The River

Friday, July 01, 2005

Are we the American Socialist Front, or the Socialist Front of America?

(Whatever, the following speaks for me.)

The New York Times closes ranks with Bush on Iraq war

By Barry Grey, World Socialist Web Site

30 June 2005

(excerpt)

They fear, moreover, that a Vietnam-style defeat would profoundly discredit the existing social and political order in the eyes of the American working class, with far-reaching and dangerous consequences.

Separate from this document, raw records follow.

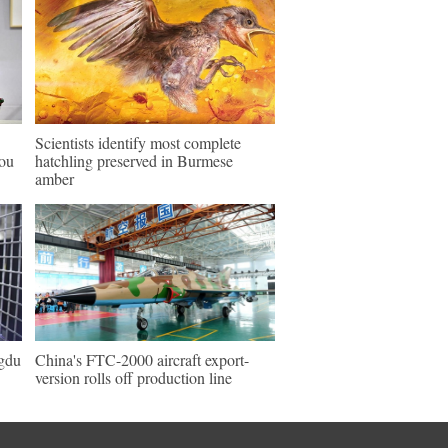
Scientists identify most complete
hou
hatchling preserved in Burmese
amber
ngdu
China's FTC-2000 aircraft export-
version rolls off production line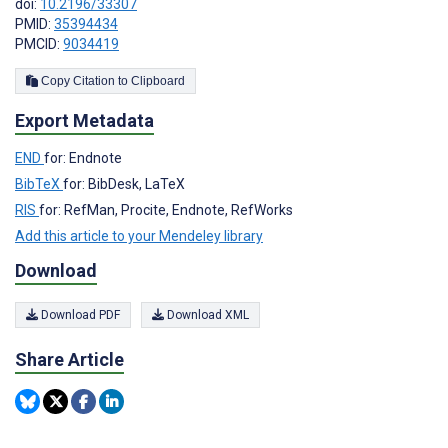
doi:
10.2196/33307
PMID:
35394434
PMCID:
9034419
Copy Citation to Clipboard
Export Metadata
END
for: Endnote
BibTeX
for: BibDesk, LaTeX
RIS
for: RefMan, Procite, Endnote, RefWorks
Add this article to your Mendeley library
Download
Download PDF
Download XML
Share Article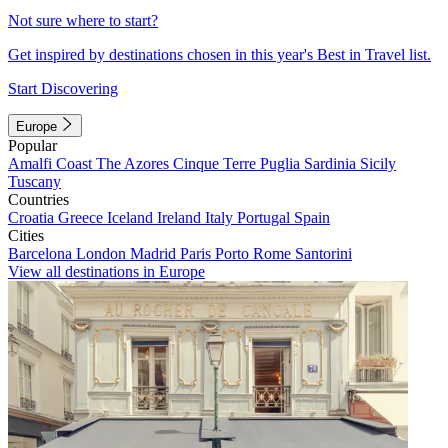
Not sure where to start?
Get inspired by destinations chosen in this year's Best in Travel list.
Start Discovering
Europe
Popular
Amalfi Coast
The Azores
Cinque Terre
Puglia
Sardinia
Sicily
Tuscany
Countries
Croatia
Greece
Iceland
Ireland
Italy
Portugal
Spain
Cities
Barcelona
London
Madrid
Paris
Porto
Rome
Santorini
View all destinations in Europe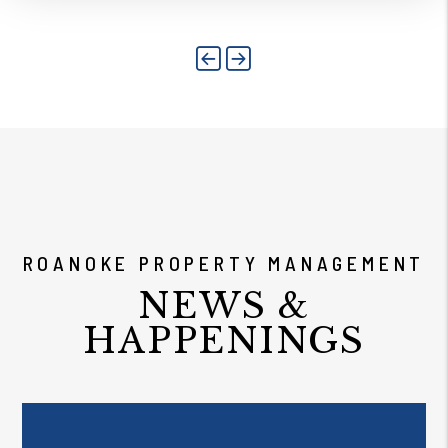
Previous
Next
ROANOKE PROPERTY MANAGEMENT
NEWS &
HAPPENINGS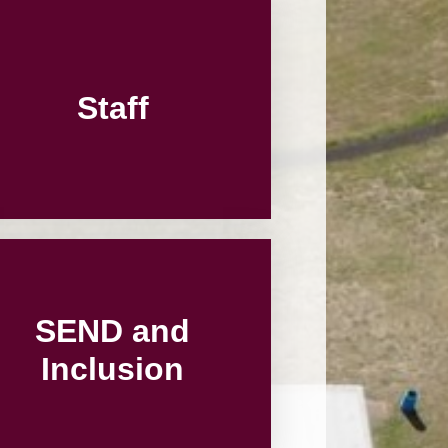
Vacancies
Schools
Staff
SEND and
Inclusion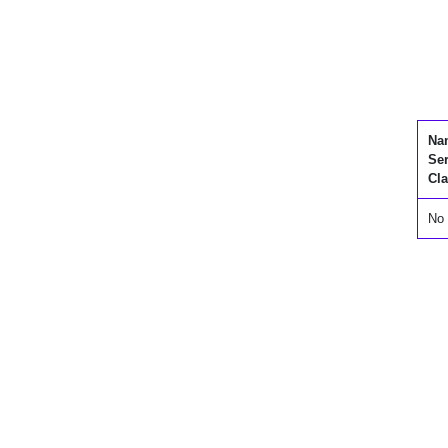
Na
Se
Cla
No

The lineup of all factions of the American political establishment behind the war—and against the majority of Americans who oppose it—demonstrates that the struggle against the war is inseparably bound up with a struggle against the entire social and political system. Just as it is not possible to discuss “where we go from here” in Iraq outside of a discussion of the origins of the war, it is not possible to seriously oppose the war without opposing the capitalist system which gave rise to it, and the American financial oligarchy which authored it and in whose interests it is being waged.

The starting point for a struggle against the war must be the demand for the immediate and unconditional withdrawal of all US troops. The US government must pay full reparations for the destruction it has wreaked in Iraq, and reparations to the families of US soldiers killed in the war, as well as to soldiers wounded in the fighting.

All those involved in the criminal conspiracy that produced the war must be held accountable both politically and legally. They must be placed before an independent tribunal and tried for war crimes.

This will not happen of itself. The Socialist Equality Party calls for the development and building of a new independent mass movement against war and social reaction. It is clear that the fight against war cannot be directed just against the Bush administration. It must also be a fight against the administration’s accomplices in the Democratic Party. [emphasis added, as steady fecklessness grows more disgusting by the hour]

It is necessary to break out of the straightjacket of the two-party system. Already it is obvious that, in advance of the 2006 congressional elections, both parties are working to frame the debate on the war along the lines of how the war can be won. This must be rejected. The only legitimate response to the killing in Iraq is the demand for the withdrawal of all US troops.

There is enormous opposition to the war among the American people, and it is growing. There is also political confusion. How could it be otherwise when the government lies systematically and the media either covers up the lies or minimizes their significance?

What is needed is a fight to link the growing opposition to the war to rising social discontent over the attacks on workers’ jobs, wages and pensions. There is a profound connection between militarism abroad and the ever-greater concentration of wealth at home, between foreign predations and the assault on the working class within the US.

The struggle against war requires a break with the Democratic Party and the building of a mass, independent party of the working class fighting for the socialist reorganization of society.